December 20, 1998

“The Gates of Eden” by Ethan Coen

Reviewed by Mark Lindquist
New York Times Book Review

Ethan Coen and his brother, Joel, have made some of the more interesting movies of the last two decades: ”Blood Simple,” ”Raising Arizona,” ”Barton Fink” and ”Fargo.” Ethan Coen writes and Joel Coen directs. And while Ethan Coen isn’t quite as stylish with language as his brother is with a camera, he does have a distinctive voice and an offbeat worldview, both of which come through with varying degrees of success in his first collection of stories.

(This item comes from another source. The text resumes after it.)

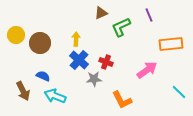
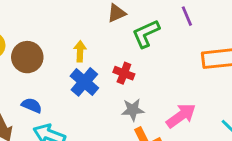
red cross: (106, 62) -> (124, 73), moved
pink arrow: (147, 70) -> (181, 116), moved
gray star: (94, 79) -> (133, 110), moved

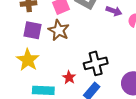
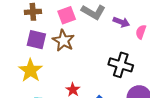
black cross: (96, 63) -> (121, 65), moved, turned 30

”Have You Ever Been to Electric Ladyland” is a brilliant monologue by a record executive trying to figure out who had a motive to castrate his dog. But ”Johnnie Ga-Botz,” composed of nothing but dialogue and stage directions, is the sort of exercise that talented, undisciplined creative writing students pound out at 3 A.M. The title story is a good example of what the Coen brothers are known for: a leap into an off-kilter yet fully imagined world in which a bureaucrat with the California Department of Weights and Measures thinks and acts like a hard-boiled detective.

All of these stories take place in Coen Brothers Land, a parallel universe similar to our own — except it’s weirder, funnier and better edited.